Jon and Don were middle-aged men-maids who cleaned my family’s house every other Wednesdays at 9 am and they were the very first people I came out to. Jon and Don (yes their names rhyme) have been together since high school and their story is soooo “It gets better.” Mine is still getting better.
When I was high school, I met my first boyfriend, Ethan, from the LGBTQ youth group. About a handful of gay teens from different high schools met weekly at a gay coffee shop to create a supportive environment when we felt not supported in our home environment.
Ethan, a twink-ish white boy, was very clear about how he was attracted to me. – “I love your eyes. I love your skin. I love your face. I love your hair.”

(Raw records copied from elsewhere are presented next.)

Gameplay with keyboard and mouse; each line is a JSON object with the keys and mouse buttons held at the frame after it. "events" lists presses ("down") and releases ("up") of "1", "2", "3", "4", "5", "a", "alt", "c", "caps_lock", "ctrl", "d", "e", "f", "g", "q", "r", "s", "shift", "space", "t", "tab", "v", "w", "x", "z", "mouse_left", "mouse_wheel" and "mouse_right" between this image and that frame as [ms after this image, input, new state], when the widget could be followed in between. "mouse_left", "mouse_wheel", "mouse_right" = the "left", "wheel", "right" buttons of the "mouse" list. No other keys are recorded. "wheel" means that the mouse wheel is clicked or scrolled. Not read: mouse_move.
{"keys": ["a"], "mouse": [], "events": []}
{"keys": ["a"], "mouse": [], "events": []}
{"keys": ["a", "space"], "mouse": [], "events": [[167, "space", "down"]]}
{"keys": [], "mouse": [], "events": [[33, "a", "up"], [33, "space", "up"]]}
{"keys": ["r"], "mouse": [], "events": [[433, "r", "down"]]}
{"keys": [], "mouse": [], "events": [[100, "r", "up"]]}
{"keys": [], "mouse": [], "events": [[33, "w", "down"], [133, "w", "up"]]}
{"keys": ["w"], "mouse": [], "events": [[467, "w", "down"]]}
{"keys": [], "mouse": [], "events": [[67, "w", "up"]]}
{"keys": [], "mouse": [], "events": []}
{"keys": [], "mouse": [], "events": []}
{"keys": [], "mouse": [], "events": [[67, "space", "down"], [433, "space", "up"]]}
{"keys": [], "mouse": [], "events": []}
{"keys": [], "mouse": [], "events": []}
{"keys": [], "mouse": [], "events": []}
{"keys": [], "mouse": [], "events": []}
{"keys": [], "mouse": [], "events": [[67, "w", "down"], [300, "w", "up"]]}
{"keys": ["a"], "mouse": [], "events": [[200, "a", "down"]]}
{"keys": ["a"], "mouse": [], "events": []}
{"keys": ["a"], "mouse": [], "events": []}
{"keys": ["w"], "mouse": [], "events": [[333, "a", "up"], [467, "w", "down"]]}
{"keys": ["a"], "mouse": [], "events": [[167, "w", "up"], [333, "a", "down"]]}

“Do you love my personality too?” In order for me to develop some level of trust with him, I needed reassurance that he was interested in me as a person, and not just fascinated with my facial features.
We spent time together every weekend and even skipped classes during the week to see each other, often exploring our sexualities. He was definitely a good kisser and I had that good-funny stomach turns upside-down feeling every time we kissed. However, I began to notice more and more negative aspects of Ethan which I overlooked in the begining because I liked him and enjoyed the fact that someone showed interested in me.
One night, I had a party at my house when my parents were out of town. While my friends and I were smoking pot in the back yard, Ethan stood in the kitchen in the dark with lights off staring at us through the window. This bizarre and creepy behavior was hysterically funny to my stoned friends but it frightened me. I went inside and asked if he was ok.
“No, I am not ok. I want to go home, but if I was at home, I would be killing myself right now.”
He explained about growing up in an unstable family due to father’s alcoholism. All he wanted was to be with positive people who cared about him and me smoking pot felt the opposite of that. He was torn; he didn’t want to be with me and he didn’t want to go home.
Ethan and I did not have the same outcome as Jon and Don’s relationship, but we had similar childhoods of having alcoholic fathers. I wonder if Ethan felt any less isolated during the brief time we were together when we needed to explore our sexuality. I never saw Ethan again, but few months after finishing high school, I heard from another LGBTQ youth group member that he was doing well.
After I came out of the closet to the people who clean closets, Jon gave me a big hug and told me how proud he was of me.
“Wear a condom!!” Don warned me by pointing the shower brush at me.
They were very much my father figures (no, no, no, not in a daddy-son way). And life did get little better knowing I had their support.